[Collected data]
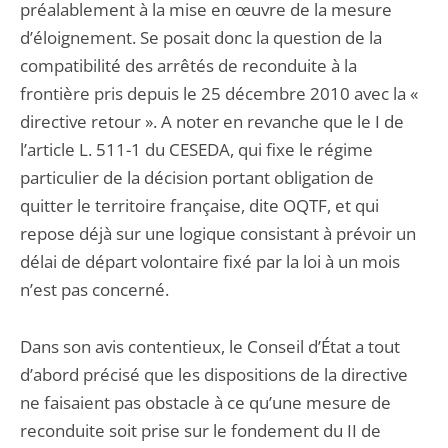
préalablement à la mise en œuvre de la mesure
d’éloignement. Se posait donc la question de la
compatibilité des arrêtés de reconduite à la
frontière pris depuis le 25 décembre 2010 avec la «
directive retour ». A noter en revanche que le I de
l’article L. 511-1 du CESEDA, qui fixe le régime
particulier de la décision portant obligation de
quitter le territoire française, dite OQTF, et qui
repose déjà sur une logique consistant à prévoir un
délai de départ volontaire fixé par la loi à un mois
n’est pas concerné.
Dans son avis contentieux, le Conseil d’État a tout
d’abord précisé que les dispositions de la directive
ne faisaient pas obstacle à ce qu’une mesure de
reconduite soit prise sur le fondement du II de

Task description:
Return the text of the entries above verbatim, keeping each line intact and omitting the pictures.

Answer to this task:
préalablement à la mise en œuvre de la mesure
d’éloignement. Se posait donc la question de la
compatibilité des arrêtés de reconduite à la
frontière pris depuis le 25 décembre 2010 avec la «
directive retour ». A noter en revanche que le I de
l’article L. 511-1 du CESEDA, qui fixe le régime
particulier de la décision portant obligation de
quitter le territoire française, dite OQTF, et qui
repose déjà sur une logique consistant à prévoir un
délai de départ volontaire fixé par la loi à un mois
n’est pas concerné.
Dans son avis contentieux, le Conseil d’État a tout
d’abord précisé que les dispositions de la directive
ne faisaient pas obstacle à ce qu’une mesure de
reconduite soit prise sur le fondement du II de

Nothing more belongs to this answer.